Practice does make perfect. I have been working as a basic for 2 yrs. I usually give my reports just about the same. It all comes natural now. Here is an example.

Medic 6 to (Hospital)
Yes, We are currently enroute to your facility with a (age)(m/f) for the services of (ER doctor or specific doctor). Chief Complaint today is going to be (c/c). At this time the pt is (A&O x ___ with a GCS of ____). Have patient in the position of comfort with O2 via nasal cannula at a rate of____....( treatment..etc). BP is ____, HR_____ RR_____ and O2sat_____on Room Air or O2. We have an ETA of ________ any further questions.

Medic 6 out.
 
In Indianapolis where I was trained and worked for 10 years; at the bigger hospitals we gave the quick: age, sex, cc, and treatments, and GCS and just on critical patients. Most of the hospitals didn't care unless you were doing CPR or they were bleeding out..
In utah where I am now, they want a detailed report. had a nurse ask me on the phone for all of the patients vital signs, during the entire transport:L 2 patients 1hr 35min transport. the report took me 12 minutes, and I was 15 out when I called them: when I arrived at the ER they got mad cause I only gave them 2-3 min to get ready for them. The patients both had BLS knee injuries go figure

In most real world, after the first 30 seconds you would had been talking to dead air. Does their staff have nothing more to do?

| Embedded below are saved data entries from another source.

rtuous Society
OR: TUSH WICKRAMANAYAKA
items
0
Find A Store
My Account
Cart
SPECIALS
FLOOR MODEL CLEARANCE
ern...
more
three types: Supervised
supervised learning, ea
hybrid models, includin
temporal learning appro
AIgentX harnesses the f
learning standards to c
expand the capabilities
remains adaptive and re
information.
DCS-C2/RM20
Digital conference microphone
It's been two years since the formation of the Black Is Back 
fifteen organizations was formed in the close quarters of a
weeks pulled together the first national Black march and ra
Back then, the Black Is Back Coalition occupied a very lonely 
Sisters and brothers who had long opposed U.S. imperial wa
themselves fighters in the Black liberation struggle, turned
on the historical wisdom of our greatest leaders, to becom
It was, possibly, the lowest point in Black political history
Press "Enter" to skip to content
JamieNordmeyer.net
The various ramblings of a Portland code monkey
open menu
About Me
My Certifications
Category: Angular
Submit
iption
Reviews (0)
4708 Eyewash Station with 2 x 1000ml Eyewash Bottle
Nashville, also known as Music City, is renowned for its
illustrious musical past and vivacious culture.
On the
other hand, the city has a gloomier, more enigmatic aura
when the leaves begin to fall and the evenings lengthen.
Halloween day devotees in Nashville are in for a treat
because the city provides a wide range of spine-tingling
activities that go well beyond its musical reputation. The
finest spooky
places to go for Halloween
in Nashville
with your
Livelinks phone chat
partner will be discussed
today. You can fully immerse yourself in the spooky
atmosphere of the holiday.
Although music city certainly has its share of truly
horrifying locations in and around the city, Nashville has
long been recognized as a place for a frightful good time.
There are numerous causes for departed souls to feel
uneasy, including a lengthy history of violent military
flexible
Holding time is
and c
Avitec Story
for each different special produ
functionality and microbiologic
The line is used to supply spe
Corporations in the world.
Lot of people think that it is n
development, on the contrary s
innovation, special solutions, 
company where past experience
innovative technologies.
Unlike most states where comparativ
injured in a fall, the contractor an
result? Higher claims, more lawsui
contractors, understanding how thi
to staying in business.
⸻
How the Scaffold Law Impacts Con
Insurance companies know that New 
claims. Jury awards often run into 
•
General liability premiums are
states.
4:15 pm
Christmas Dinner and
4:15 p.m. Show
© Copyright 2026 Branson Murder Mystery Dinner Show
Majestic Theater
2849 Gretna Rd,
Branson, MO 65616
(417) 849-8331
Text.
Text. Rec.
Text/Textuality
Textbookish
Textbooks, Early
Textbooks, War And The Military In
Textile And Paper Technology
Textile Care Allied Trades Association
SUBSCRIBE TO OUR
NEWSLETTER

You are going to give formal one upon arrival and a written one after that, redundantly redundant.
 
Our new radios piss me off. My reports have never been THAT long, but they have been set to automatically cut off after three seconds. Combine that with the fact that it's set to make you wait three seconds after you depress the switch before it keys in to prevent us from stepping on each other, you have about twelve seconds to lay out a report before the "BEEP BEEP" comes. You have to let go, rekey (another three seconds) and continue.

End result is that your reports come out sounding broken and disjointed. Even the most experienced medics are complaining about the things, and everyone is just buying their own personal radios to not have to deal with it.